* Questions to answer:
1. Please rewrite the stretch from "Essentially it’s that" through "Film & Video on Vimeo." in the passage on Losing Ground, putting "mind" wherever "psyche" appears.
2. Carry the passage on the film Losing Ground forward from its last line.

Among the first fictional features by an African-American woman, Losing Ground was altogether a stunning work by any director. Many who saw it fell in love with the film and its charismatic director. Like Charles Burnett’s Killer of Sheep, a film Collins had greatly admired, Losing Ground’s plot revolved around the lives and relationships of black characters, based on her own experiences, but had universal meaning. In a 1987 interview, Collins spoke about her characters’ evolution:

Essentially it’s that change is a rather volatile process in the human psyche; and, that real change usually requires some release of fantasy energy. This is why it has an element of violence... This is less a feminist statement than it is a statement that any kind of real change or disruption involves some kind of change in the psyche; some kind of fantasy or imagine release before one can actually initiate the change."
— Interview with James Briggs Murray, Black Visions

Losing Ground trailer from Milestone Film & Video on Vimeo.

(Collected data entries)
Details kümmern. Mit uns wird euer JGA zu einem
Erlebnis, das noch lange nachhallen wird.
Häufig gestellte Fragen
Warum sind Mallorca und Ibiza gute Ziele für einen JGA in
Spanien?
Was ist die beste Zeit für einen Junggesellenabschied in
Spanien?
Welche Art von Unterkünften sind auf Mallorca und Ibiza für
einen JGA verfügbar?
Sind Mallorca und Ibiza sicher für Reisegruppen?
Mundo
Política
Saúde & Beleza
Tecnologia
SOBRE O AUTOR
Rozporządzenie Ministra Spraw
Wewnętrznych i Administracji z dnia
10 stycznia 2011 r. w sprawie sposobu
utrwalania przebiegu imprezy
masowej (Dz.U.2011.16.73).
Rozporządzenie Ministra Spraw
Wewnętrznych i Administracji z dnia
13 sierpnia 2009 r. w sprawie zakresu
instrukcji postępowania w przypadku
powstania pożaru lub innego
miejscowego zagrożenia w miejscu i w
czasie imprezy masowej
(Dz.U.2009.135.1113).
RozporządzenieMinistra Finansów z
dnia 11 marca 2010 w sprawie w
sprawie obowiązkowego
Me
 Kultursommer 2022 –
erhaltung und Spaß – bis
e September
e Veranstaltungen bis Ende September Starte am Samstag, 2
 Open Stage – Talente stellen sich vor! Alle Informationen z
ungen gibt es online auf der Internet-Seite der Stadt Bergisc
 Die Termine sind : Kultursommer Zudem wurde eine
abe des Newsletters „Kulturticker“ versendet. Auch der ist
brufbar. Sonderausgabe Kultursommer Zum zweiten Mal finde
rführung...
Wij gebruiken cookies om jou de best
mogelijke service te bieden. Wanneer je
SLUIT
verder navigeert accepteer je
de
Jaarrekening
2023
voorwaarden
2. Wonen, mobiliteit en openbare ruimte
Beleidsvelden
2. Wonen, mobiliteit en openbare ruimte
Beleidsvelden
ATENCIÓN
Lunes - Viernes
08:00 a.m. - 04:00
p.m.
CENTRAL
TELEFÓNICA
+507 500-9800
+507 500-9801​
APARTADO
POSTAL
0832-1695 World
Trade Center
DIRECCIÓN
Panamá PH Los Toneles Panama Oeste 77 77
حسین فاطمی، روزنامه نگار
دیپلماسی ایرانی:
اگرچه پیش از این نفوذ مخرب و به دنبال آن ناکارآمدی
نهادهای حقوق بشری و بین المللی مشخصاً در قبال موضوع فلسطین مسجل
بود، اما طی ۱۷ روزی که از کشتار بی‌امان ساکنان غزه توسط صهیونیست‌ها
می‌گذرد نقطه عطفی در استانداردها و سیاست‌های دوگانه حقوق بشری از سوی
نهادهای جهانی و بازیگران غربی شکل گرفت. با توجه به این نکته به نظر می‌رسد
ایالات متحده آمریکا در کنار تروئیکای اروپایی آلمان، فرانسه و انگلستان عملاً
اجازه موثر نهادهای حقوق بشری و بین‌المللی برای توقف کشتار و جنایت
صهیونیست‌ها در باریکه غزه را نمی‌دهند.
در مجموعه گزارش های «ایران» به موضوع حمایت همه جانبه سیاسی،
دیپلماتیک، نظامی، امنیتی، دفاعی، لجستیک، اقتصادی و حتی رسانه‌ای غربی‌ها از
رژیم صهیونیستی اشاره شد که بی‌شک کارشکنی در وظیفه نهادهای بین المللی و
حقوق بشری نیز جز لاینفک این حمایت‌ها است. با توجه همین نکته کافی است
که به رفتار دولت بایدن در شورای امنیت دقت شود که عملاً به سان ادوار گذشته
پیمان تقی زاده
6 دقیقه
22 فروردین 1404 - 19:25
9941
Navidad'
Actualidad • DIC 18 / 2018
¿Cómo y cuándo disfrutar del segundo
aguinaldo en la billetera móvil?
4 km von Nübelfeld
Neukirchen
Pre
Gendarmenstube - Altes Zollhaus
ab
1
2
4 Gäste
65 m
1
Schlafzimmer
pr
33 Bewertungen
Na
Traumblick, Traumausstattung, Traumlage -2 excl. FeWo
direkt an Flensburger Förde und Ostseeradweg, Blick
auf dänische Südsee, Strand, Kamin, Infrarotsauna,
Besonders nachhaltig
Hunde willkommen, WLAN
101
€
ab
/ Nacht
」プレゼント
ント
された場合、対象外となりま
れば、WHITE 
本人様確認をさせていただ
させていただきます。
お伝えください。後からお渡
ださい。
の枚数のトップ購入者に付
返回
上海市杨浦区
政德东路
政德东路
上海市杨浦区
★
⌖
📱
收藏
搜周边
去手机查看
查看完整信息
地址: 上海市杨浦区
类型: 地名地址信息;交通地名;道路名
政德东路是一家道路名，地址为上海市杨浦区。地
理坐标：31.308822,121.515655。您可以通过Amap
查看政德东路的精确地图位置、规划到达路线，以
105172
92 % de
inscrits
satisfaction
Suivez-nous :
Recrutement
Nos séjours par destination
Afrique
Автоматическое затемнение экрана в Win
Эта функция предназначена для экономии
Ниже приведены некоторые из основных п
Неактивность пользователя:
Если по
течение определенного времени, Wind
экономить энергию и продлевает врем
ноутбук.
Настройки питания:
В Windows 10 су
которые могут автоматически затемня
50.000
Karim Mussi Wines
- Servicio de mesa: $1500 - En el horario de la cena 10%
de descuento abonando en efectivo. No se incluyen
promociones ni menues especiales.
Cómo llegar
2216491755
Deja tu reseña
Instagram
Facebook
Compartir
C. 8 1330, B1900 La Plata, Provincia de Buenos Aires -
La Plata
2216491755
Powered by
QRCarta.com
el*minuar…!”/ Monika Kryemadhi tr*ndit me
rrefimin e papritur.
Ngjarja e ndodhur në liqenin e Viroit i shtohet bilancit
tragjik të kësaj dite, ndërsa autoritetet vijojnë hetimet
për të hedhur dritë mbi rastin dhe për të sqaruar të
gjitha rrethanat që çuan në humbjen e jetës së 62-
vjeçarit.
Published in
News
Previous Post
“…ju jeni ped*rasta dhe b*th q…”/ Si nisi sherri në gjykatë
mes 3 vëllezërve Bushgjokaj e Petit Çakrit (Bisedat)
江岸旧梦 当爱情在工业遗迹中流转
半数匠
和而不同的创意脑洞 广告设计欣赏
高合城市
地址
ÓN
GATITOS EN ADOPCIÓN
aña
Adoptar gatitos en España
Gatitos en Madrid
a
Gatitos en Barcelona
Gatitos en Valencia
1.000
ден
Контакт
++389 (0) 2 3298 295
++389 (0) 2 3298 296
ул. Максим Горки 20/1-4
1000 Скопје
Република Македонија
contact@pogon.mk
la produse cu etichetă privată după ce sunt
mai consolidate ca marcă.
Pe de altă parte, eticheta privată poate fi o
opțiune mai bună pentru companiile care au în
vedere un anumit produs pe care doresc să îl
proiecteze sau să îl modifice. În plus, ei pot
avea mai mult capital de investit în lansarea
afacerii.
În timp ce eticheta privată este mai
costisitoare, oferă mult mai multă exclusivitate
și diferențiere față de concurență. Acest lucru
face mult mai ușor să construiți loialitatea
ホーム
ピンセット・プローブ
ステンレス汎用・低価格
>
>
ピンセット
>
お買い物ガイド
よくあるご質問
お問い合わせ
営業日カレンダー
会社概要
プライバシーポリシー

* Answers to the exercise:
1.
Essentially it’s that change is a rather volatile process in the human mind; and, that real change usually requires some release of fantasy energy. This is why it has an element of violence... This is less a feminist statement than it is a statement that any kind of real change or disruption involves some kind of change in the mind; some kind of fantasy or imagine release before one can actually initiate the change."
— Interview with James Briggs Murray, Black Visions

Losing Ground trailer from Milestone Film & Video on Vimeo.

2.
Losing Ground was first shown in June 1982 at Irvington, NY’s Town Hall Theater, presumably as a “local” premiere. The film’s only New York City screening was on a Monday night on January 24, 1983 as part of the Museum of Modern Art’s Cineprobe series. The New York Times noted the showing with three sentences in their “Going Out Guide.” After that, like many other fine black films — such as Killer of SheepBless There Little Hearts and Bush Mama — there was no interest from the distributors and Collins could only get nontheatrical screenings at a few colleges and film societies. Although greatly admired by her fellow black filmmakers, Losing Ground gained very little notice. And even in the budding age of cable television and the huge hunger for programs, it wasn’t until 1987 that The Cruz Brothers and Miss Malloy showed on the Learning Channel (when it was a much smaller cable station owned by Appalachian Community Service Newtwork) and Losing Ground screened once on WNET New York’s Independent Focus. One 16mm print of each have been preserved at Indiana University’s Black Film Archive – studied and revered by academics but unseen by the public. 

Nina Collins was a teenager when her mother died. Almost 25 years later, she rescued her mother’s original negatives and created beautiful new digital masters so that they now stand as monuments to African-American and women’s cinema as well as testament to Kathleen Collins’ incredible talent.